Fun facts about corefiles
By eschrock on Jun 22, 2004
All you developers out there are probably well acquainted with corefiles. Every CS student has had a program try to dereference a NULL pointer at least once. Frequent use of assert(3c) causes your program to abort(3c) in exceptional circumstances. Unfortunately, too many developers know little else about corefiles. They are often used for nothing more than a stack backtrace or a quick session with dbx. We in the Solaris group take corefiles very seriously - they get the same amount of attention as crash dumps. Over the past few releases, we've added some great features to Solaris relating to corefiles that not everyone may be familiar with, including some really great stuff in Solaris 10. Here is a short list of some of the things that can make your life easier as a developer, especially when servicing problems from the field.
The gcore(1) command will generate a corefile from a running program - essentially a snapshot at that point in time.

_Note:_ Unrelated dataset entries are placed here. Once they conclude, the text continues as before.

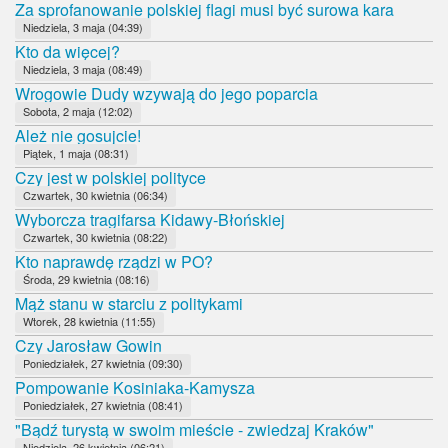
Za sprofanowanie polskiej flagi musi być surowa kara
Niedziela, 3 maja (04:39)
Kto da więcej?
Niedziela, 3 maja (08:49)
Wrogowie Dudy wzywają do jego poparcia
Sobota, 2 maja (12:02)
Ależ nie gosujcie!
Piątek, 1 maja (08:31)
Czy jest w polskiej polityce
Czwartek, 30 kwietnia (06:34)
Wyborcza tragifarsa Kidawy-Błońskiej
Czwartek, 30 kwietnia (08:22)
Kto naprawdę rządzi w PO?
Środa, 29 kwietnia (08:16)
Mąż stanu w starciu z politykami
Wtorek, 28 kwietnia (11:55)
Czy Jarosław Gowin
Poniedziałek, 27 kwietnia (09:30)
Pompowanie Kosiniaka-Kamysza
Poniedziałek, 27 kwietnia (08:41)
"Bądź turystą w swoim mieście - zwiedzaj Kraków"
Niedziela, 26 kwietnia (06:21)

The process will continue on as if nothing has happened, crucial when an app is misbehaving in a non-fatal way and you don't want to resort to SIGABRT. Rather than trying to reproduce it or get access to the system while it is running, the customer can simply gcore the process and forward the corefile.
This is a command that system administrators and developers alike should be familiar with. If you run a non-development server, processes should never coredump. Unless it's intentional (like sending SIGABRT or mucking about in /proc), every corefile produced is a bug. Admins can log all corefiles to a central location, so they know whom to blame when something goes wrong (usually us). Developers can have fine-grained control over the content of the corefile and where it gets saved. Having dozens of files named 'core' in every directory usually isn't the most helpful thing in the world.
Starting in Solaris 10, we now have fine-grained control over the exact content of every corefile generated on the system (many thanks to Adam Leventhal for this). Read up on coreadm(1M) for all the gory details, but the most important thing is that we now have library text segments with the corefile. It used to be that if you got a core from a customer, you would need to find a matching version of every library they linked to in order to decipher what was going on. This made debugging complicated customer problems extremely difficult.
CTF data for libraries
We have supported a special form of debugging information known as CTF ("Compact Type Format") in the kernel since Solaris 9. We take the debugging information generated by the '-g' compiler flag, and strip out everything but the type information. It is stored in a compact format so it is suitable for shipping with production binaries. This information is enormously useful, so we added userland support for it in Solaris 10. MDB consumes this information, so you can do interesting things like ::print a socket structure from a core generated by your production app. Unfortunately, the tools used to convert this information from STABS are not publicly available yet, so you cannot add CTF data to your own application. We're working on it.